Four UK insurers worked with FSA on internal risk modelling

RSA and Catlin are two of four UK insurers to have worked with the Financial Services Authority (FSA) to pilot Solvency II regulations, the FT reports.

They have helped design the internal models and how they will be approved by the regulator.

Andy Haste, chief executive of RSA, said: "We would consider ourselves at the forefront in terms of the work we're doing with the FSA, we are one of four firms involved in the model approval process. It's very good to be in the tent with the FSA on that stuff."

Internal models approved

Paul Martin, head of enterprise risk management at Catlin said: "The pilot was about getting your own internal model approved and if you do that you're in control of your own economics.
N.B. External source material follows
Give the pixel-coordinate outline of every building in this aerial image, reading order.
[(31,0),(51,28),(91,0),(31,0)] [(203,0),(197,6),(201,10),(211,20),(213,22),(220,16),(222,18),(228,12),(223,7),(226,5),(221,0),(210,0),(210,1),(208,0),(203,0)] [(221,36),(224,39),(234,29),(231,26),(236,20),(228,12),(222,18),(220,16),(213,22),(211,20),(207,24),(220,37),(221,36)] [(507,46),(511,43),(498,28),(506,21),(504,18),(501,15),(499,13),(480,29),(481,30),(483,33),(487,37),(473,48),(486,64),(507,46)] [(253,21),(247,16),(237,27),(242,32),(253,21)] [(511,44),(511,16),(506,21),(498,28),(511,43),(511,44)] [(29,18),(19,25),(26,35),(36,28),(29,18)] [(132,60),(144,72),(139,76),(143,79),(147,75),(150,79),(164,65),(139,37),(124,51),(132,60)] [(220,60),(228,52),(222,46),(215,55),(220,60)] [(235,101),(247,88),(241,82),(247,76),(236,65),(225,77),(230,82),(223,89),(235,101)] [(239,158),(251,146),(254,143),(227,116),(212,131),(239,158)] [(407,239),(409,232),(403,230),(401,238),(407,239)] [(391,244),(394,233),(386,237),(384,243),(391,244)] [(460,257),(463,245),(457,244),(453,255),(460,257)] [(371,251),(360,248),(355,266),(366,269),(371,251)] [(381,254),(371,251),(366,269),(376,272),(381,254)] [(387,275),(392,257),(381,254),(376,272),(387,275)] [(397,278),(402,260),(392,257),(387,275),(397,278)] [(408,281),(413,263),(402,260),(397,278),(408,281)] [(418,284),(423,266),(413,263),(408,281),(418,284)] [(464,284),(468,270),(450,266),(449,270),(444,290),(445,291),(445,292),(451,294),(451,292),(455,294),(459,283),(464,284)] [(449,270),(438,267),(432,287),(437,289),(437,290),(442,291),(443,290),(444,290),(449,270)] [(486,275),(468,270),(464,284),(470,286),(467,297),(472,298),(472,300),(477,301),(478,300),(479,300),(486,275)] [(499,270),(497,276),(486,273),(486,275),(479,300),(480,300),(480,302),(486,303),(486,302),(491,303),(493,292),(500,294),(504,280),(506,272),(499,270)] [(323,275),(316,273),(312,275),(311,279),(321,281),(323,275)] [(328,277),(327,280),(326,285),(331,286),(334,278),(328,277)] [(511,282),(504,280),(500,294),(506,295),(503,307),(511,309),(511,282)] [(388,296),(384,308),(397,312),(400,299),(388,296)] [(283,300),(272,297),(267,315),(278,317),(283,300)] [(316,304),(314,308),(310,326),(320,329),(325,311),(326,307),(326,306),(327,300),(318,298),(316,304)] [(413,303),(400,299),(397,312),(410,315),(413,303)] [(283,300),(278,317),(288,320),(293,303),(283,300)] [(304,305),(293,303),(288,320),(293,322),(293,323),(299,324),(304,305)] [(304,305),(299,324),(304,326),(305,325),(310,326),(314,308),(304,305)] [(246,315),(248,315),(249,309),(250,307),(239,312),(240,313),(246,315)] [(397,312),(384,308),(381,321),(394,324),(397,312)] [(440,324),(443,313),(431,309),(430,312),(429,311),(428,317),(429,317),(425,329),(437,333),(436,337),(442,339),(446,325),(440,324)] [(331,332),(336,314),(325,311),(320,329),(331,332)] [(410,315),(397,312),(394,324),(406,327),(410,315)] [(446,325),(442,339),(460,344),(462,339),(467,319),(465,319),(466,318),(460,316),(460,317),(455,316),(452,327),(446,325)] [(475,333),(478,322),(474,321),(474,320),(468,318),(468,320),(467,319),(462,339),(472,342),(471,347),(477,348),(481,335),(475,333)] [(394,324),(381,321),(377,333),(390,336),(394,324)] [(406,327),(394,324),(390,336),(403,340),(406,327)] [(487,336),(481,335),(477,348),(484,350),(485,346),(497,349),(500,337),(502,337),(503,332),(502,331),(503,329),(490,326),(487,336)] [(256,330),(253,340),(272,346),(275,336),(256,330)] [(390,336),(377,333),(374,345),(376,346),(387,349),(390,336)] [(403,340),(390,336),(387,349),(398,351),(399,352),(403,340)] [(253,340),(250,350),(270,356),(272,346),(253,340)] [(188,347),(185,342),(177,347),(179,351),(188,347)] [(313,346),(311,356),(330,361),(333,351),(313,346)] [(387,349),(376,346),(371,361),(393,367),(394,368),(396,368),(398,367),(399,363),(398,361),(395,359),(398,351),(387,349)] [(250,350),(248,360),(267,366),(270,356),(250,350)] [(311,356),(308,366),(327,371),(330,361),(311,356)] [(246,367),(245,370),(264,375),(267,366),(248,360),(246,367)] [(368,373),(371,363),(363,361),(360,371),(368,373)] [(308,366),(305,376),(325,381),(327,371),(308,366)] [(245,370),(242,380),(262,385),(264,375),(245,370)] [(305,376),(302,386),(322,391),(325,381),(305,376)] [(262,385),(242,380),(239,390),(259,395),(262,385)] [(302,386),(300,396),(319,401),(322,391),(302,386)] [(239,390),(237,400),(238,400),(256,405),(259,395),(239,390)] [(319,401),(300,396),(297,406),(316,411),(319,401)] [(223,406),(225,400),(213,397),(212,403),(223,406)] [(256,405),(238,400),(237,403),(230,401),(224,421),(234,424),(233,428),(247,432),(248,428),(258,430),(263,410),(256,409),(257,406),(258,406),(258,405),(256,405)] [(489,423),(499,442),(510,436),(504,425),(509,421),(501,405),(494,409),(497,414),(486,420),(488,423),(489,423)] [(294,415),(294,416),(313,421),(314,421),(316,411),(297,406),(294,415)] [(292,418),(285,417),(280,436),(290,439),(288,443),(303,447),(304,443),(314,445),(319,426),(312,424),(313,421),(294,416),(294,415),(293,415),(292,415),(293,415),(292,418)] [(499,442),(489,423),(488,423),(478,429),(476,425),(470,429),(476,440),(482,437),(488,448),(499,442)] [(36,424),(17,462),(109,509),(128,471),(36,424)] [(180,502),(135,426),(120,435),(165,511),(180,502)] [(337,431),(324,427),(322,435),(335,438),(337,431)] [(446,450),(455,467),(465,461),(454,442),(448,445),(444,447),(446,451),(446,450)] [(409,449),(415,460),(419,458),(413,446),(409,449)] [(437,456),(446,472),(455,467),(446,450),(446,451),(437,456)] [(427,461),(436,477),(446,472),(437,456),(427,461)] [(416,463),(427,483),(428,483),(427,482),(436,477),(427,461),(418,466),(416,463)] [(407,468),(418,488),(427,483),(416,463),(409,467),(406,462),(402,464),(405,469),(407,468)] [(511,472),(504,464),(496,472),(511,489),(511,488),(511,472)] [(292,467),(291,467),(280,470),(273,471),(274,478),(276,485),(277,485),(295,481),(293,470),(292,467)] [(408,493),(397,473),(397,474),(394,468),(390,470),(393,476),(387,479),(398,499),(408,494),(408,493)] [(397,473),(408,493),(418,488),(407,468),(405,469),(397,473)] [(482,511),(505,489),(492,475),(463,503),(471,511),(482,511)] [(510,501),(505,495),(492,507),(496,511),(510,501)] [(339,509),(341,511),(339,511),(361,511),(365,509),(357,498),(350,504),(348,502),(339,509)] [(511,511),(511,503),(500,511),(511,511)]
We had an in-depth dialogue with the FSA for three or four months."

Other companies involved are believed to include a smaller life assurer and a composite insurer.

Haste said that RSA supports Solvency II but shared wider concerns that the Committee of European Insurers and Occupational Pension Supervisors (Ceiops) had been too conservative in its final advice to the European Commission, which sets the rules.

"We take comfort from the fact that the European Commission has now got its arms around [Solvency II] . . there's been a lot of commentary that what came out of Ceiops isn't what was intended by the [original legislation]," he said.